■ Transcribed page contents ■
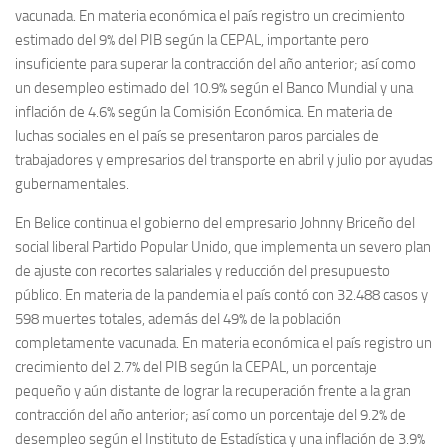
vacunada. En materia económica el país registro un crecimiento
estimado del 9% del PIB según la CEPAL, importante pero
insuficiente para superar la contracción del año anterior; así como
un desempleo estimado del 10.9% según el Banco Mundial y una
inflación de 4.6% según la Comisión Económica. En materia de
luchas sociales en el país se presentaron paros parciales de
trabajadores y empresarios del transporte en abril y julio por ayudas
gubernamentales.
En Belice continua el gobierno del empresario Johnny Briceño del
social liberal Partido Popular Unido, que implementa un severo plan
de ajuste con recortes salariales y reducción del presupuesto
público. En materia de la pandemia el país contó con 32.488 casos y
598 muertes totales, además del 49% de la población
completamente vacunada. En materia económica el país registro un
crecimiento del 2.7% del PIB según la CEPAL, un porcentaje
pequeño y aún distante de lograr la recuperación frente a la gran
contracción del año anterior; así como un porcentaje del 9.2% de
desempleo según el Instituto de Estadística y una inflación de 3.9%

■ What to produce ■
Give the number of lines above in which the word "inflación" occurs, with nothing else.

■ Task solution ■
2